Взору открылось далекое и холодное Наднебесье – тысячи белых звезд. Они вызывающе подмигивали всем наблюдателям. Во главе их стояла пупырчатая луна. Сегодня краешек ее был бережно срезан тенью. Свет посеребрил все вокруг.
Правитель Фурано сидел на пятках, лицом к единственному памятнику в замке. Каменное изваяние я видела и раньше – оно появилось задолго до моего рождения. Но спросить о нем у отца так и не довелось. Предлог не находился.

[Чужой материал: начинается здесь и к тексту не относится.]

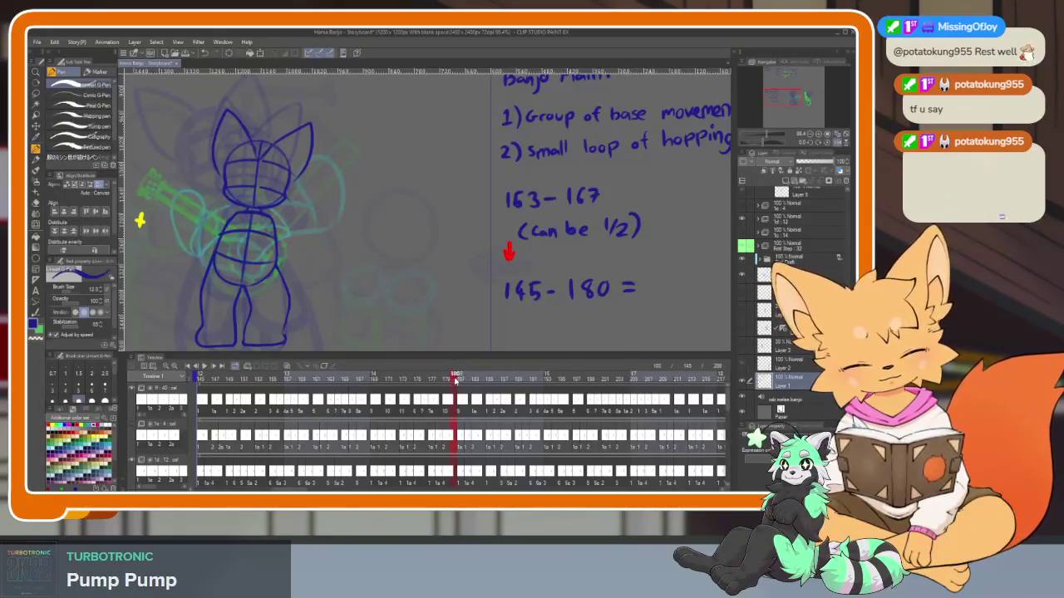
left_click_drag(140, 220, 53, 226)
mouse_move(563, 287)
left_mouse_down()
mouse_move(562, 304)
mouse_move(572, 299)
left_mouse_up()
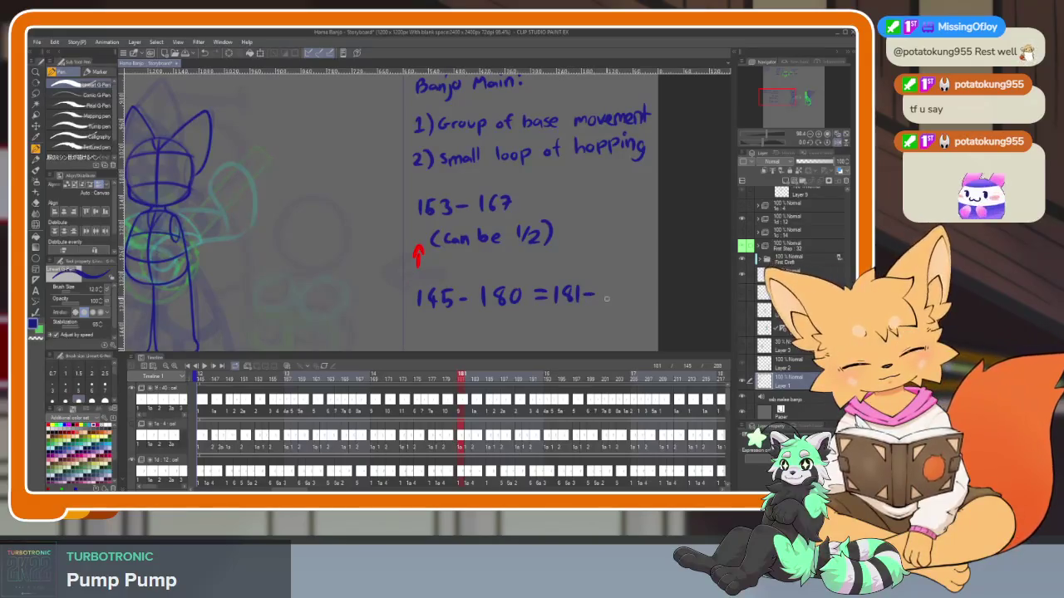
Write '181-197' after the equals sign, checking frames 145 to about 194 along the way
left_click_drag(463, 374, 575, 382)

Сосредоточенная мина. Размытые черты. Доспехи самурая. Стойка полубоком. Катана наготове. Благородный воин. Погибший на войне Урагами.
Воздух гудел, заглушая шаги. Налюбовавшись ночным небом и таинственным садом в свете луны, я приблизилась к отцу.
Не оборачиваясь, хозяин замка спросил:
– Ты все слышала?
– Да. От и до. Как узнал?
– Волос нашел.
– Повезло-то как. – Я хмыкнула.
Становилось любопытно.
– Не ожидал от тебя такого. А следовало бы, – рассуждал Урагами Хидео. – Сёгун приказал ехать в Фурано целенаправленно?
– Да. Хотел, чтобы я последила за вами немного.
– Что ж, не судьба. В этом дне все так нелепо сошлось. Кто бы мог подумать. – Он развернулся и спросил напрямую: – Когда намерена сдать меня?
Полное безразличие на лице. Отец будто не боялся за будущее семьи. В замке я не провела и полного дня. Но по мере бесед я узнавала даймё заново. Такую неоднозначную личность еще поискать надо.
Я пожала плечами.
– Пока не решила. Как только, так сразу.
– Совсем не в духе шиноби, – рассмеялся отец. – Вы можете столетиями упорно следить за человеком. Прикидываться крестьянами, юдзё, торговцами, гейшами. Но когда что-то находите, вас и след простыл. А тут все иначе…
– Чего торопиться? – усмехнулась я, скрестив руки на груди. – Ты повязан, как ни крути. Убьешь меня, уйду я – Коногава Дзунпей все равно узнает, что ты не чист.
– Это точно. Аж смешно…
– Чем ты ему не угодил?
– Давно так повелось, – буркнул отец. – Никак не может оставить в покое.
Он негодующе вздохнул. Поглядел на памятник и погладил сырой камень по руке. – Опять же, я расскажу. Намерена слушать?
– О, с удовольствием, – лениво отозвалась я. – Еще бы узнать, что было в тясицу. Желательно в мельчайших подробностях.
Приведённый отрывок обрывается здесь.